Shopping Cart Architecture
In this section, we'll explore the shopping cart feature in the Dometrain platform and learn why migrating it to a specialized database is a smart architectural decision.
Current Implementation
The Dometrain API currently includes a complete shopping cart feature stored in our PostgreSQL database. The cart provides standard e-commerce functionality:
- Add to cart: Students can add courses to their shopping cart
- Remove from cart: Students can remove individual courses they no longer want
- View cart: Students can retrieve their current cart contents
- Clear cart: Students can empty their entire cart
The Shopping Flow
Here's how the cart fits into the overall purchase flow:
- Browsing: Students browse available courses
- Cart management: Students add desired courses to their cart
- Checkout: The cart contents are used to create a payment session
- Payment: Students complete payment through the payment gateway
- Enrollment: Upon successful payment, students are automatically enrolled in their purchased courses
The cart acts as a temporary holding area for course selections before purchase, making it easy for students to build their learning path before committing to payment.

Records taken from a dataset

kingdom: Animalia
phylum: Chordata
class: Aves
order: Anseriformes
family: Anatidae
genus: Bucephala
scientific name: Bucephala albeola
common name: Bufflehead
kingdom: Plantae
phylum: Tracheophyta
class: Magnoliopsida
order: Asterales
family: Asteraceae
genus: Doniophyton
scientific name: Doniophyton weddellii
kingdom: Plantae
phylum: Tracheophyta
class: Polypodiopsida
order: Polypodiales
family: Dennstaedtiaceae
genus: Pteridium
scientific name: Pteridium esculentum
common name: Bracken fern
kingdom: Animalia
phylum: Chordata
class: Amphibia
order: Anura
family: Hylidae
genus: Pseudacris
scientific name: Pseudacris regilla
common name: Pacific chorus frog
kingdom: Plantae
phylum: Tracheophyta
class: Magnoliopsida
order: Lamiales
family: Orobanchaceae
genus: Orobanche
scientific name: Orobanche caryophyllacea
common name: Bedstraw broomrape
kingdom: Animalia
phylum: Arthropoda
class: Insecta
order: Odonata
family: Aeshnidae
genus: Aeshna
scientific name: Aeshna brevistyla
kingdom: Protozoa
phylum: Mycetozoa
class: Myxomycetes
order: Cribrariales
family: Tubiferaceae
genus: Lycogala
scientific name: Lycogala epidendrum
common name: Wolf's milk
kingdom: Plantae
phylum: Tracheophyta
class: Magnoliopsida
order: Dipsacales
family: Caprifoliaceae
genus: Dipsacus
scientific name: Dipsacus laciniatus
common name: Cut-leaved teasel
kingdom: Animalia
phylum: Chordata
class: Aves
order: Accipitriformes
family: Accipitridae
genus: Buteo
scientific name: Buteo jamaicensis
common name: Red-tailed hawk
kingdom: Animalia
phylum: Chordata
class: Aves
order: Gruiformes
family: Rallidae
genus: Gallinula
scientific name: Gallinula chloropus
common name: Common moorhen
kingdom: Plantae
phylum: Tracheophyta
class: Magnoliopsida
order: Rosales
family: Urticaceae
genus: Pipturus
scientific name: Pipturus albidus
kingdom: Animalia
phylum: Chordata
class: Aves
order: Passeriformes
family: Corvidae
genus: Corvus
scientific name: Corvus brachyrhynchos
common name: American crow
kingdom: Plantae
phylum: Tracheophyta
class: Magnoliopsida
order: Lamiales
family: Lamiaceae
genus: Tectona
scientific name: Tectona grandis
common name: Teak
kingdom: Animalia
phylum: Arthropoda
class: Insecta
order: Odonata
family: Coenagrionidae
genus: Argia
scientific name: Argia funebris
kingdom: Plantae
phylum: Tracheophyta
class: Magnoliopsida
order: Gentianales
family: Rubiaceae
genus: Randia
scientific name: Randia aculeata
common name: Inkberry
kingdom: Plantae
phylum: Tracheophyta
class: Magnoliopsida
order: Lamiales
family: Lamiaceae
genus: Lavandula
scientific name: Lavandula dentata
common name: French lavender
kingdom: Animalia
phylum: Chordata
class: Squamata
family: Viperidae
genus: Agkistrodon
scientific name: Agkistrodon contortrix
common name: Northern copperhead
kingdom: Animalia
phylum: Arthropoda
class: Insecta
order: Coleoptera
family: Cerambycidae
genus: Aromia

Exercise description — Write out the part of the shopping cart architecture text above, from "Shopping Cart Architecture" up to and including "smart architectural decision.".

Exercise answer —
Shopping Cart Architecture
In this section, we'll explore the shopping cart feature in the Dometrain platform and learn why migrating it to a specialized database is a smart architectural decision.